So now what?
If you’ve been reading my ramblings from the start, you probably saw how they started in tears, but how the tears all but dried by the second post.
The big question now is whether or not I am going to follow through on my threat and actually quit my regular job and leap into the big vast world of possibility.
So this is where I am at now — I don’t know.
I came to work this year ready to Google resignation-letter templates (Do people still draft things from scratch anymore?). I was charged up. My small circle of advisers had talked me long and hard and there was no turning back.
But when I got back to work, and, after ‘happy-new-year’ hugs and trading holiday stories with colleagues, I was like Why is it I want to quit again? I couldn’t remember. I love these people. I love this place!
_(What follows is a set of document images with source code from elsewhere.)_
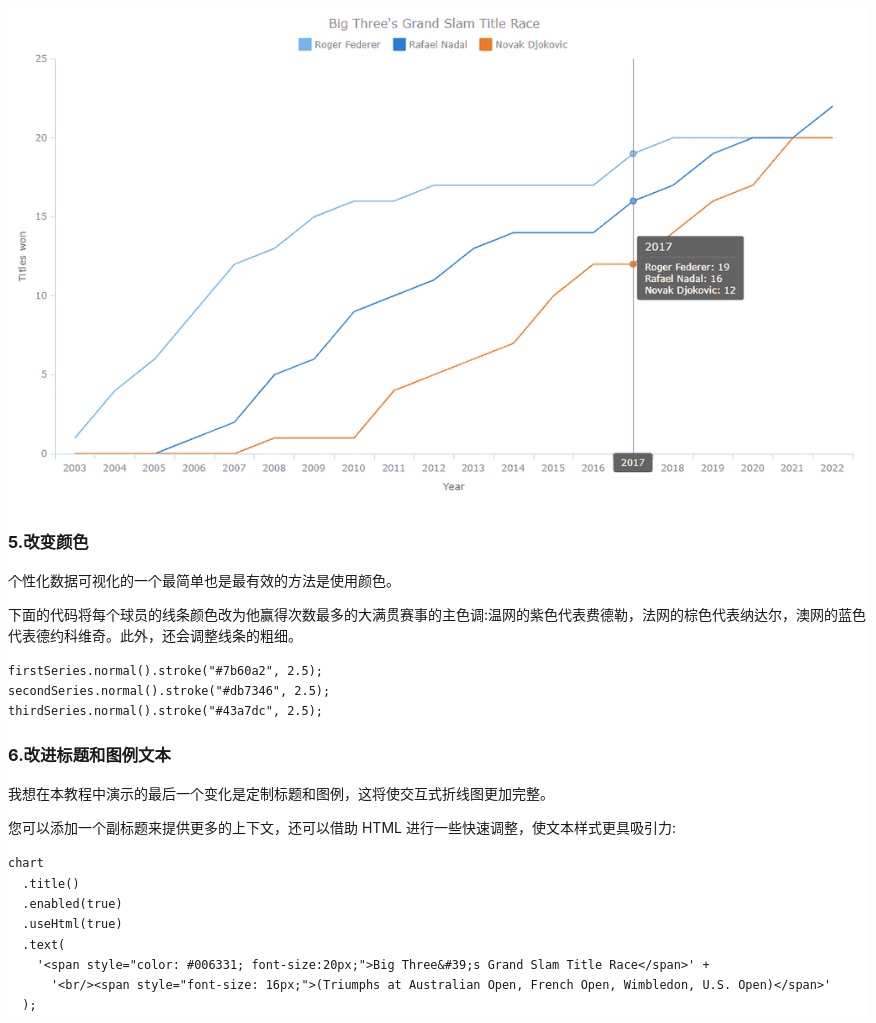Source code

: ![A custom line chart, JS.](img/db0de68ae7732bb972ebcc901a3000fc.png)

### 5.改变颜色

个性化数据可视化的一个最简单也是最有效的方法是使用颜色。

下面的代码将每个球员的线条颜色改为他赢得次数最多的大满贯赛事的主色调:温网的紫色代表费德勒，法网的棕色代表纳达尔，澳网的蓝色代表德约科维奇。此外，还会调整线条的粗细。

```
firstSeries.normal().stroke("#7b60a2", 2.5);
secondSeries.normal().stroke("#db7346", 2.5);
thirdSeries.normal().stroke("#43a7dc", 2.5);
```

### 6.改进标题和图例文本

我想在本教程中演示的最后一个变化是定制标题和图例，这将使交互式折线图更加完整。

您可以添加一个副标题来提供更多的上下文，还可以借助 HTML 进行一些快速调整，使文本样式更具吸引力:

```
chart
  .title()
  .enabled(true)
  .useHtml(true)
  .text(
    '<span style="color: #006331; font-size:20px;">Big Three&#39;s Grand Slam Title Race</span>' +
      '<br/><span style="font-size: 16px;">(Triumphs at Australian Open, French Open, Wimbledon, U.S. Open)</span>'
  );
```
At that moment I wished I had recorded my conversation with my very wise team of advisers because what they had to say was valid, only that, I honestly can’t remember what it was. Seriously, like, I am blank. So I guess the aim of this post is to say that I hope to convene a new meeting with my team, hoping desperately that they are not fed up with my lukewarm-ness and that they will patiently conduct a similar intervention as the one they did before the new year.
So now what? — is still the big question. Believe me, it’s ringing constantly in my head…and also on my WhatsApp which is what happens when you go public about such a thing. People you care about want to know what you’ve decided, when you will act on it, as they should.
My aim is to identify the cow in my life… the real cow — and slay it!